**EXERCISE:** Look through the data below and extract, unchanged, the lines from the one that contains "Document page, 1275x1650 pixels." to the one that contains "table_header [205, 949, 295, 1030]", both included.

**PROVIDED DATA:**
.....

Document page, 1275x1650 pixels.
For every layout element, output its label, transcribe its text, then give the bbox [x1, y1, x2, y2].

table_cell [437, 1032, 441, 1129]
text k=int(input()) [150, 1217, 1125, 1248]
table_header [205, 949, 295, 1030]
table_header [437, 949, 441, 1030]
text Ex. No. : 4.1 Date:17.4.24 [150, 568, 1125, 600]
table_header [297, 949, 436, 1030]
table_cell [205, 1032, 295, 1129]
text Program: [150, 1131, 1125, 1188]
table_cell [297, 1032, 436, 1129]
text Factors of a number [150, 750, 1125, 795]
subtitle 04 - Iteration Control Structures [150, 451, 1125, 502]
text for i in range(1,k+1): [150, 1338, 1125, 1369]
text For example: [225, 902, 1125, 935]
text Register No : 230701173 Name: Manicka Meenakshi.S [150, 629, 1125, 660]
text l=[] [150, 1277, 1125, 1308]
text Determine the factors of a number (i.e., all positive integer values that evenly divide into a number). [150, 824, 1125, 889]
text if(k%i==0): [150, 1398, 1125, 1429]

.....

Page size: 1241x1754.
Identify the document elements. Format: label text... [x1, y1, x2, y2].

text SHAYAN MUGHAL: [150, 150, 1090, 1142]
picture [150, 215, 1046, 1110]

.....

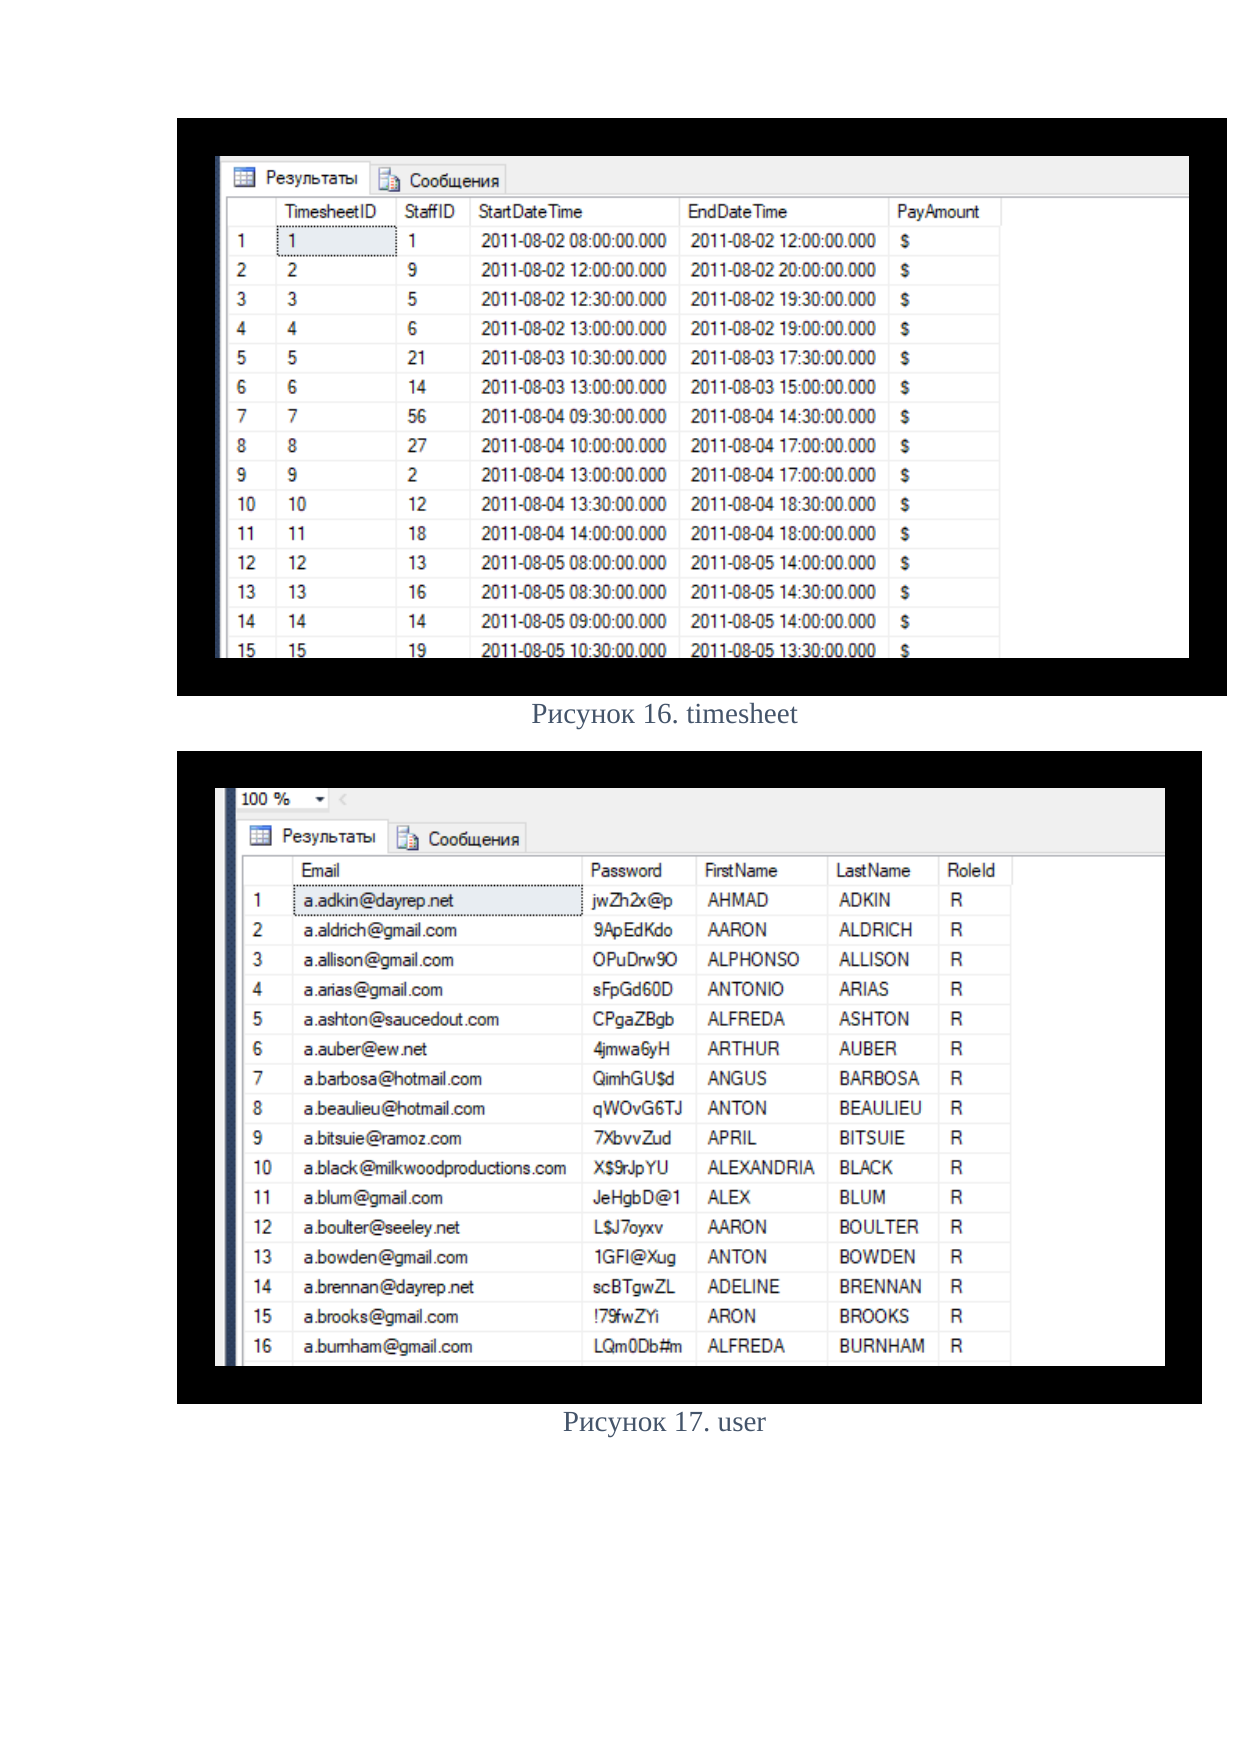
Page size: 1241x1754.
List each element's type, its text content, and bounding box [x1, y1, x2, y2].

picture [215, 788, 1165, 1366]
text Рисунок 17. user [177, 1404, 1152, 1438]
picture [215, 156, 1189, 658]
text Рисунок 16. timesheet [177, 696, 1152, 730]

.....

**RESPONSE TO THE EXERCISE:**
Document page, 1275x1650 pixels.
For every layout element, output its label, transcribe its text, then give the bbox [x1, y1, x2, y2].

table_cell [437, 1032, 441, 1129]
text k=int(input()) [150, 1217, 1125, 1248]
table_header [205, 949, 295, 1030]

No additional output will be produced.